#### READING TEXT

Morphological damage was quantified in HE-stained preparations, using an Imaging Analysis System (Leica, Qwin). The number of fibers with lesions was expressed as a percentage of the total number of cells (muscle damage index), in three non-overlapping non-adjacent areas of each muscle, observed at the same magnification. The degree of neutralization offered by RA was expressed as a percentage of the myonecrosis index in the presence of toxin plus RA relative to that index in the presence of the toxin alone.

Statistical analysis.

Results are expressed as mean ± S.E. Data were analyzed by ANOVA complemented by the Tukey-Kramer test. Values of P<0.05 were considered significant.

Structural Studies

Crystallographic studies.

Co-crystallization experiments were performed with PrTX-I at a concentration of 12 mg/mL [61]. Crystals of the complex were obtained by the sitting drop method [62] after thirty minutes of protein/ligand pre-incubation. The best crystals were produced by combining 1 µl of protein solution, 0.5 µl of RA solution (35 mM) and 1 µl of reservoir solution and equilibrated against 0.5 ml of the same precipitant solution - 20% PEG4000, sodium citrate pH 5.6 and 20% 2-propanol [61].

X-ray data collection and processing.

X-ray diffraction data were collected at a wavelength of 1.427 Å (at 100 K) using a synchrotron radiation source (MX2 station - Laboratório Nacional de Luz Síncrotron, LNLS, Campinas, Brazil) and a MAR CCD imaging-plate detector (MAR Research). A crystal was mounted in a nylon loop and flash-cooled in a stream of nitrogen at 100 K using no cryoprotectant [61]. Data were processed using the HKL program package [63].

Structure determination and refinement.

########
#### STORED DATA

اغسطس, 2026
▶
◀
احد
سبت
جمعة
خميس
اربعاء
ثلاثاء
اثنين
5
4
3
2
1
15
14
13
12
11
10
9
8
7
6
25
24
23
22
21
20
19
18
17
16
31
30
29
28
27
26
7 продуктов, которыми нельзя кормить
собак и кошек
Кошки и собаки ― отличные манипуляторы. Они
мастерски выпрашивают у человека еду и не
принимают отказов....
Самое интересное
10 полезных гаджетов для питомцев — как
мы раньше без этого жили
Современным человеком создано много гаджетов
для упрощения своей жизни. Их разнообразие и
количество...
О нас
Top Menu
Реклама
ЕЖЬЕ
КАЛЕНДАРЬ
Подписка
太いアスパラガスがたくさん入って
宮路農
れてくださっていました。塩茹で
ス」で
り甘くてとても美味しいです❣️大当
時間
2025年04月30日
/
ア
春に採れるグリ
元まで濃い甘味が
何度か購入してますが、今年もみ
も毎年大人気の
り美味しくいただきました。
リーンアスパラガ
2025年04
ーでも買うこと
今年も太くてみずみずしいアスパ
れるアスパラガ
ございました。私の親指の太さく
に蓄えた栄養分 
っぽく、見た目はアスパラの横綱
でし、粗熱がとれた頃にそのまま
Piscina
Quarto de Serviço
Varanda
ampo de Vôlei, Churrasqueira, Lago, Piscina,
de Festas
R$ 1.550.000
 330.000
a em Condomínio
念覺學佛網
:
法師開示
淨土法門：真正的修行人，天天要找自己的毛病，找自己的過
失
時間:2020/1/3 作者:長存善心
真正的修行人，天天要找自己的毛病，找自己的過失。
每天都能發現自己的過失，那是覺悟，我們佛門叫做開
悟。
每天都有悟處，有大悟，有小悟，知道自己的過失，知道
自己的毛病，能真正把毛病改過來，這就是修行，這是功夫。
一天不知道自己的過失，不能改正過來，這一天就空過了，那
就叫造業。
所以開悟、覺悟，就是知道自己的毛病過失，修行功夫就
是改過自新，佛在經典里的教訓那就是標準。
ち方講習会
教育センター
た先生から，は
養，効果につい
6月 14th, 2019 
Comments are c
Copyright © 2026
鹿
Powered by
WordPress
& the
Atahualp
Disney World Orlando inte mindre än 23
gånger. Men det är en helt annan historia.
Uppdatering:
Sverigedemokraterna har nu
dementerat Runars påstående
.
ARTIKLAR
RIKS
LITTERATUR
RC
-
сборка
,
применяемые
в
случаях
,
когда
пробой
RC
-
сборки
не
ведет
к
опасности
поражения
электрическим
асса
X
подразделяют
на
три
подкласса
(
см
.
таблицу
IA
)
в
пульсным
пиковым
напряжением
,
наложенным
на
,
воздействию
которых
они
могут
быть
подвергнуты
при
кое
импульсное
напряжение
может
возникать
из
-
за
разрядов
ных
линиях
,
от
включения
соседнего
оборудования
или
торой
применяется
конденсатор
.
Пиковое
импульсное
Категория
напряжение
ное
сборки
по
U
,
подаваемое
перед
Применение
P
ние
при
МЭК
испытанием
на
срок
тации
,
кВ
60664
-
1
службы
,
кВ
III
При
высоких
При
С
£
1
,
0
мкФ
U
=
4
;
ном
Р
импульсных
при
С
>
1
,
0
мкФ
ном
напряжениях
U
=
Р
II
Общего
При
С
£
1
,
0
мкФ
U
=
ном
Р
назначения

########
#### STORED DATA

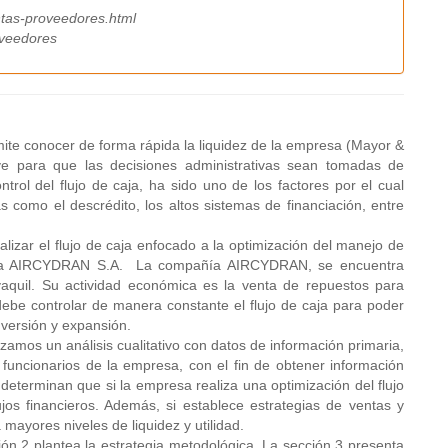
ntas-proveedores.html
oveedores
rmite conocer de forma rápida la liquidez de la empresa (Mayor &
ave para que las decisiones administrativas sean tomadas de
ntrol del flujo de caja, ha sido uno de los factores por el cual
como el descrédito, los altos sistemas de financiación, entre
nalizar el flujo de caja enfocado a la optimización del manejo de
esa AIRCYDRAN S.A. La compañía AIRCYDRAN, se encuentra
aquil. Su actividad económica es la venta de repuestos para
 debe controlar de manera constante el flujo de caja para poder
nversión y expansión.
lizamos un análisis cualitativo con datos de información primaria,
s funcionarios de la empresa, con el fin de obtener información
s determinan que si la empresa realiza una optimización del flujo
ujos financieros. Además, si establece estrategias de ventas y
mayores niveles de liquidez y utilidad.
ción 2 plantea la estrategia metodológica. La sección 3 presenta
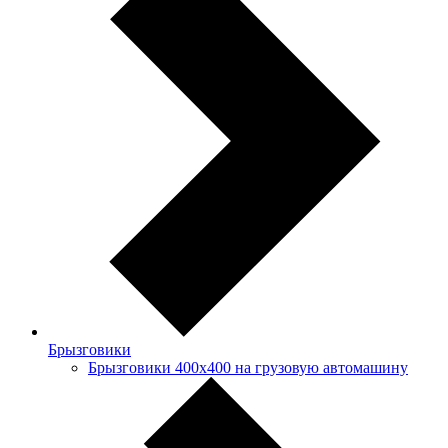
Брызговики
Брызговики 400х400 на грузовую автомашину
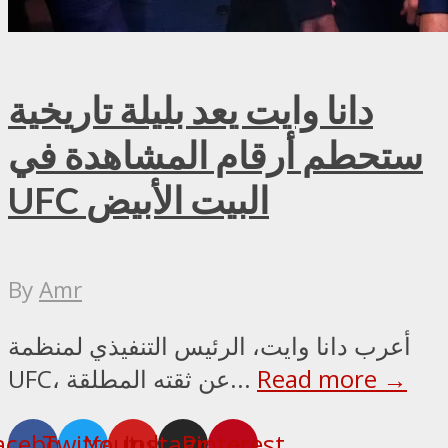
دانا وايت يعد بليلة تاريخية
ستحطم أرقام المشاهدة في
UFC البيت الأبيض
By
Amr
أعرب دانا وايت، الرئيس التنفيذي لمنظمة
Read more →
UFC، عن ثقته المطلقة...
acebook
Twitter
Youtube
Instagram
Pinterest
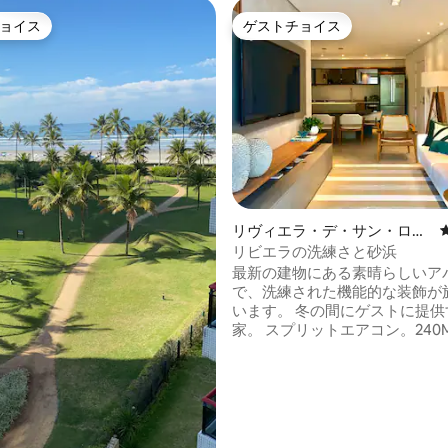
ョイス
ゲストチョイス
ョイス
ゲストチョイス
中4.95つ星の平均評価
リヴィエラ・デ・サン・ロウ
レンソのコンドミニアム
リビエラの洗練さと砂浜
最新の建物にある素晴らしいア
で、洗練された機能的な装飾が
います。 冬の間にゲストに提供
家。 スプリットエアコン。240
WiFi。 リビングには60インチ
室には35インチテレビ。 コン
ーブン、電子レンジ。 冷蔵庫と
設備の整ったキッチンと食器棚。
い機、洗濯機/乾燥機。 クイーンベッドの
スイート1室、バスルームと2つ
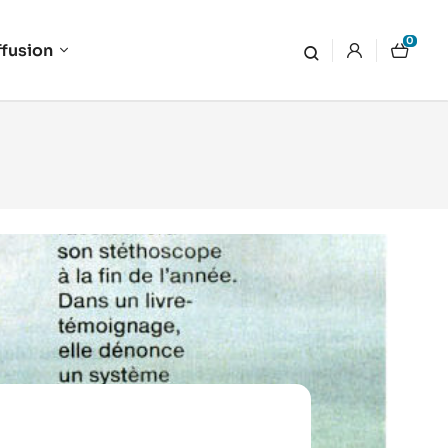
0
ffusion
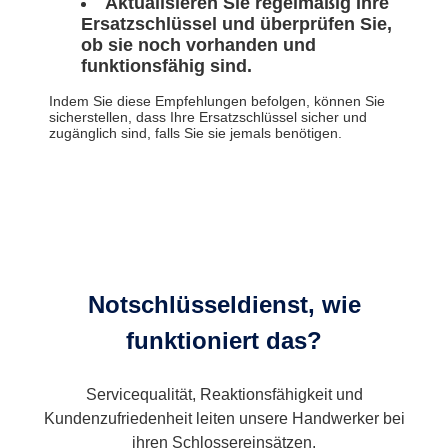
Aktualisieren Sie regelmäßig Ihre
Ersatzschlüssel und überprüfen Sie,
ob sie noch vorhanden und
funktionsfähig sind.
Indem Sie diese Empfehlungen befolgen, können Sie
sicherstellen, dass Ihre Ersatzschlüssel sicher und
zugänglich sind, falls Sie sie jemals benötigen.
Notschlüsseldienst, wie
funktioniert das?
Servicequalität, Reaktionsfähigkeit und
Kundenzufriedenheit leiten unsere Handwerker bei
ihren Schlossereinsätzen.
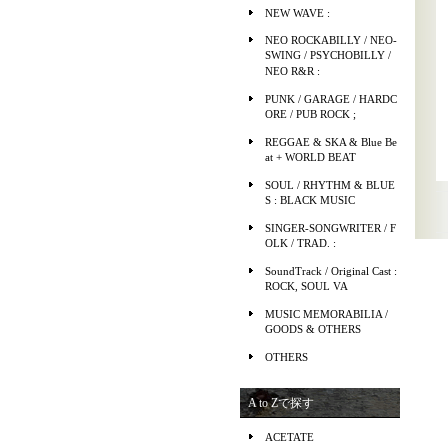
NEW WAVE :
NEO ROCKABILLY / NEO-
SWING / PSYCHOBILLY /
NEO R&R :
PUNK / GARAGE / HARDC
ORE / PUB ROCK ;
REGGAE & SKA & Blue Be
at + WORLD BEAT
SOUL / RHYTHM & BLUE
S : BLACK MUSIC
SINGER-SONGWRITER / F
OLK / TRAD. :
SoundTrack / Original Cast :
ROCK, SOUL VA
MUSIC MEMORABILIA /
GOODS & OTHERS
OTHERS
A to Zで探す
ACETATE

########
#### STORED DATA

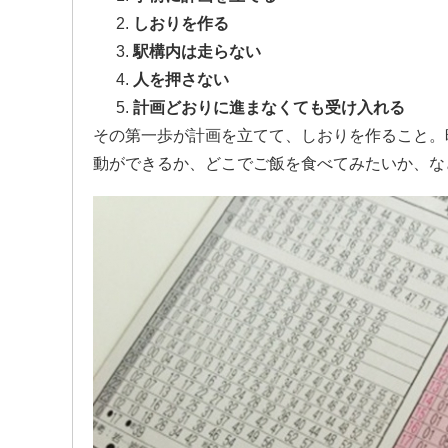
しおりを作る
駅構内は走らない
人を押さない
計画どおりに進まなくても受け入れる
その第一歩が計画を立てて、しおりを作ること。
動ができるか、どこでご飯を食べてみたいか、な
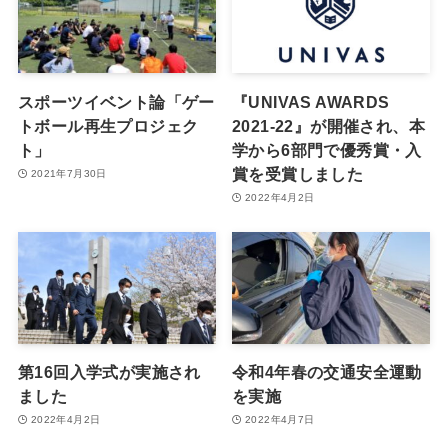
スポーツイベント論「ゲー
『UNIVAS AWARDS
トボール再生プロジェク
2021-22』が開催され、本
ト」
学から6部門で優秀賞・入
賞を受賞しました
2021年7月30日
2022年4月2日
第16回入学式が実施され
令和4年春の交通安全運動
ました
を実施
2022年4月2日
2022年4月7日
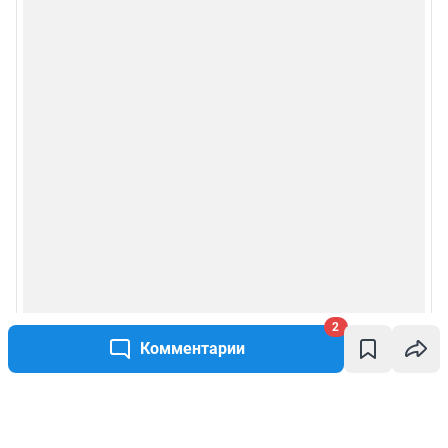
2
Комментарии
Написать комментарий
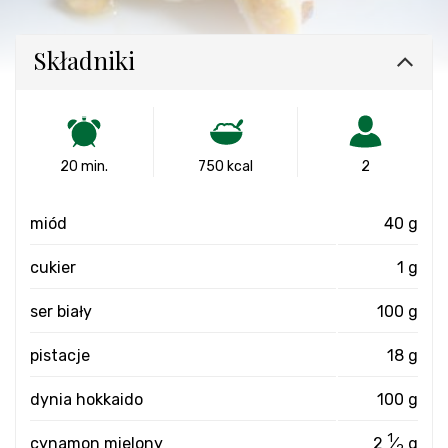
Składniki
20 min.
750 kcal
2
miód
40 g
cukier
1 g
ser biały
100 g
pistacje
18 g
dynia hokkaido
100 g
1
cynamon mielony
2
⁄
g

########

TASK PROMPT =>
Could you carry on the methods text about PrTX-I and RA from where it stops?

EXERCISE ANSWER =>
The crystal structures were solved by molecular replacement using the program Phaser [64] and the coordinates of PrTX-I complexed with á-tocopherol [65] as a model. The model was improved, as judged by the free R-factor [66], through rounds of crystallographic refinement using the REFMAC program [67]. Manual rebuilding was performed with the COOT program [68]. The quality of the model was checked by the program Procheck [69].

Ligand design.

The program Avogadro v.1.0.0 [70] (http://avogadro.openmolecules.net/) was used to design the RA molecule (3-(3,4-dihydroxyphenyl)-2-[(E)-3-(3, 4-dihydroxyphenyl)prop-2-enoyl]oxypropanoic acid) and improve its overall structure by an energy minimization process based on the MMFF94 force field [71]. Geometric optimization was performed with a steepest-descent algorithm (500 steps with a 10−7 convergence criterion).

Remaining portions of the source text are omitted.